Dr Cerf believesthat if we were to catalogue which brain areas are associated with each stimulus we could build up a database of different thoughts which could be used to read minds[4]. However think of the sheer amount of computer memory this would require! There is also the issue of whether people respond differently the same stimuli. In which case you would need to record each individuals brain response to each stimulus, which just isn’t practical. Another issue is that present studies have largely focused on concrete thoughts such as shapes or faces. But will abstract concepts be as simple? For example if I were to say think of a square, most people will imagine a picture of a square. However If I were to say think of anger you may imagine an angry face, or maybe even remember an event in your life where you or someone else was angry.

A concern raised by a few researchers is whether current technology is sufficiently advanced[4].
FMRI studies for example use blood flow as a measure of brain activity, this method has the advantage in that we are able to view multiple regions of the brain simultaneously. However researchers have said that blood flow is far too slow, in relation to the neural changes in the brain therefore makes it poor measure, especially with fast changing stimuli such as moving images[2]. FMRI is precarious, it requires participants to remain still for long periods of time as the slightest movement can affect the accuracy of the reading. Single cell recordings are an alternative method, preferred by some researchers because of its high spatial and temporal accuracy. However it requires implanting electrodes into the brain, which presents many ethical issues when experimenting with humans. Also you are only able to monitor a few specific neurons within the brain, therefore it’s difficult to study a wide array of different thoughts which engage a number of different brain areas. This makes gathering information very time consuming and expensive.

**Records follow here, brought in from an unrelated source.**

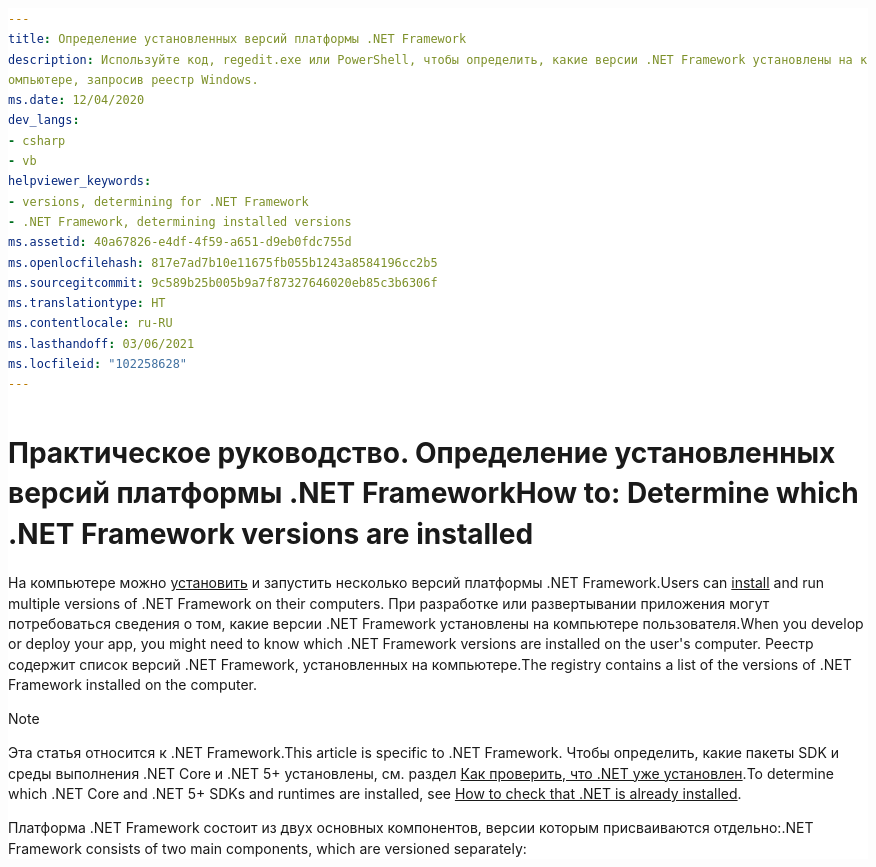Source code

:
 ```yaml
---
title: Определение установленных версий платформы .NET Framework
description: Используйте код, regedit.exe или PowerShell, чтобы определить, какие версии .NET Framework установлены на компьютере, запросив реестр Windows.
ms.date: 12/04/2020
dev_langs:
- csharp
- vb
helpviewer_keywords:
- versions, determining for .NET Framework
- .NET Framework, determining installed versions
ms.assetid: 40a67826-e4df-4f59-a651-d9eb0fdc755d
ms.openlocfilehash: 817e7ad7b10e11675fb055b1243a8584196cc2b5
ms.sourcegitcommit: 9c589b25b005b9a7f87327646020eb85c3b6306f
ms.translationtype: HT
ms.contentlocale: ru-RU
ms.lasthandoff: 03/06/2021
ms.locfileid: "102258628"
---
```

# <a name="how-to-determine-which-net-framework-versions-are-installed"></a><span data-ttu-id="cf3d2-103">Практическое руководство. Определение установленных версий платформы .NET Framework</span><span class="sxs-lookup"><span data-stu-id="cf3d2-103">How to: Determine which .NET Framework versions are installed</span></span>

<span data-ttu-id="cf3d2-104">На компьютере можно [установить](../install/index.md) и запустить несколько версий платформы .NET Framework.</span><span class="sxs-lookup"><span data-stu-id="cf3d2-104">Users can [install](../install/index.md) and run multiple versions of .NET Framework on their computers.</span></span> <span data-ttu-id="cf3d2-105">При разработке или развертывании приложения могут потребоваться сведения о том, какие версии .NET Framework установлены на компьютере пользователя.</span><span class="sxs-lookup"><span data-stu-id="cf3d2-105">When you develop or deploy your app, you might need to know which .NET Framework versions are installed on the user's computer.</span></span> <span data-ttu-id="cf3d2-106">Реестр содержит список версий .NET Framework, установленных на компьютере.</span><span class="sxs-lookup"><span data-stu-id="cf3d2-106">The registry contains a list of the versions of .NET Framework installed on the computer.</span></span>

> [!NOTE]
> <span data-ttu-id="cf3d2-107">Эта статья относится к .NET Framework.</span><span class="sxs-lookup"><span data-stu-id="cf3d2-107">This article is specific to .NET Framework.</span></span> <span data-ttu-id="cf3d2-108">Чтобы определить, какие пакеты SDK и среды выполнения .NET Core и .NET 5+ установлены, см. раздел [Как проверить, что .NET уже установлен](../../core/install/how-to-detect-installed-versions.md).</span><span class="sxs-lookup"><span data-stu-id="cf3d2-108">To determine which .NET Core and .NET 5+ SDKs and runtimes are installed, see [How to check that .NET is already installed](../../core/install/how-to-detect-installed-versions.md).</span></span>

<span data-ttu-id="cf3d2-109">Платформа .NET Framework состоит из двух основных компонентов, версии которым присваиваются отдельно:</span><span class="sxs-lookup"><span data-stu-id="cf3d2-109">.NET Framework consists of two main components, which are versioned separately:</span></span>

An entirely different approach to mind reading suggested by Thomas Pfister, who is creating a device which detects Microexpressions. A micro expression is a small involuntary facial movement, which can be seen during an emotionally intense moment. This method is quite interesting because it enables us to study emotions, which is something that the previous approach has somewhat ignored. Microexpressions may be useful for identifying when a person is lying, or when they are attempting to conceal an emotion. Some security officials claim to use microexpression to identify lies, or detect suspicious behaviour[5]. However these expressions last approximately 1/25th second, therefore it is very hard for even trained officials to use them with any reliability or accuracy. Pfisters device is currently able to identify lying with approximately 79% accuracy. Alike the previous approach, Pfister is limited by the capabilities of modern technology. Most modern cameras are not fast enough to capture the short lasting microexpressions. Also because these expressions are involuntary it is difficult to induce them in order to gain training/baseline data.

In conclusion, I believe that it is wise to be cautious and to think of the possible implications of such research given it’s potential power. However I feel it’s important to remain realistic and be aware that there are a great number of hurdles to overcome.